Sunday, March 18, 2012

Chocolate Guinness Cake

This year, for our annual B/F family St. Patrick's Day parade and dinner party, I chose to make a chocolate Guinness cake. This recipe, different from the one I made a couple of years ago, comes from Nigella Lawson's website. The longest part of the recipe was using her converter tool to convert her metric measurements to our American/English standards (I've done the work here for you). However, it was otherwise a piece of cake (all puns intended) to make. Once it's baked and iced, it looks just like a pint of Guinness!

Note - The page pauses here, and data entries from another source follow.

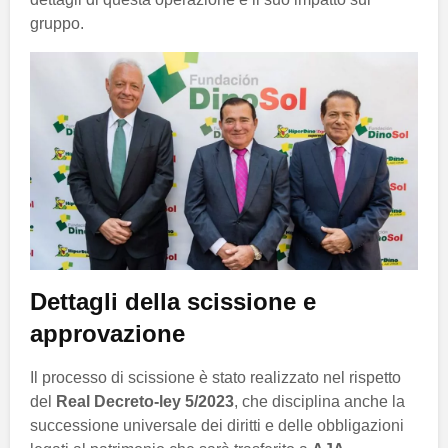
gruppo.
Dettagli della scissione e
approvazione
Il processo di scissione è stato realizzato nel rispetto
del
Real Decreto-ley 5/2023
, che disciplina anche la
successione universale dei diritti e delle obbligazioni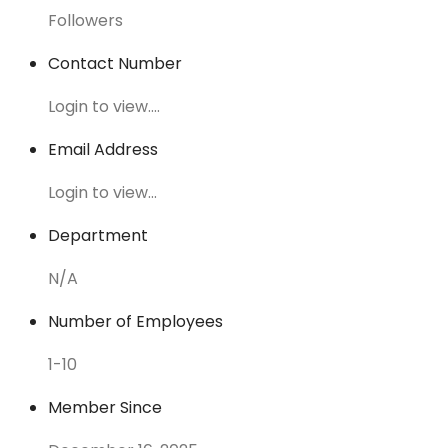
Followers
Contact Number
Login to view....
Email Address
Login to view...
Department
N/A
Number of Employees
1-10
Member Since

Note, the batter looks WAY too runny to be cake batter. Don't freak out. It comes out FANTASTIC. Just be sure to butter AND line your pan with parchment!

You need:

FOR THE CAKE
  • 250ml (1 cup) Guinness
  • 250g (2 sticks) unsalted butter
  • 75g (5 tbsp) cocoa
  • 400g (1 3/4 c) caster sugar (granulated sugar)
  • 1 x 142ml pot sour cream (2/3 c)
  • 2 eggs
  • 1 tablespoon real vanilla extract
  • 275g (1 1/8 c) plain flour
  • 2 1/2 teaspoons bicarbonate of soda (baking soda)
FOR THE TOPPING:
  • 300g (10 oz.)Philadelphia cream cheese
  • 150g (2/3 c) icing sugar (confectioners' sugar)
  • 125ml (1/2 c) double or whipping cream

  1. Preheat the oven to gas mark 4/180°C (350 F), and butter and line a 23cm ( 9 in.) springform tin.
  2. Pour the Guinness into a large wide saucepan, add the butter - in spoons or slices - and heat until the butter's melted, at which time you should whisk in the cocoa and sugar. Beat the sour cream with the eggs and vanilla and then pour into the brown, buttery, beery pan and finally whisk in the flour and bicarb.
  3. Pour the cake batter into the greased and lined tin and bake for 45 minutes to an hour. Leave to cool completely in the tin on a cooling rack, as it is quite a damp cake.
  4. When the cake's cold, sit it on a flat platter or cake stand and get on with the icing. Lightly whip the cream cheese until smooth, sieve over the icing sugar and then beat them both together. Or do this in a processor, putting the unsieved icing sugar in first and blitz to remove lumps before adding the cheese.
  5. Add the cream and beat again until it makes a spreadable consistency. Ice the top of the black cake so that it resembles the frothy top of the famous pint.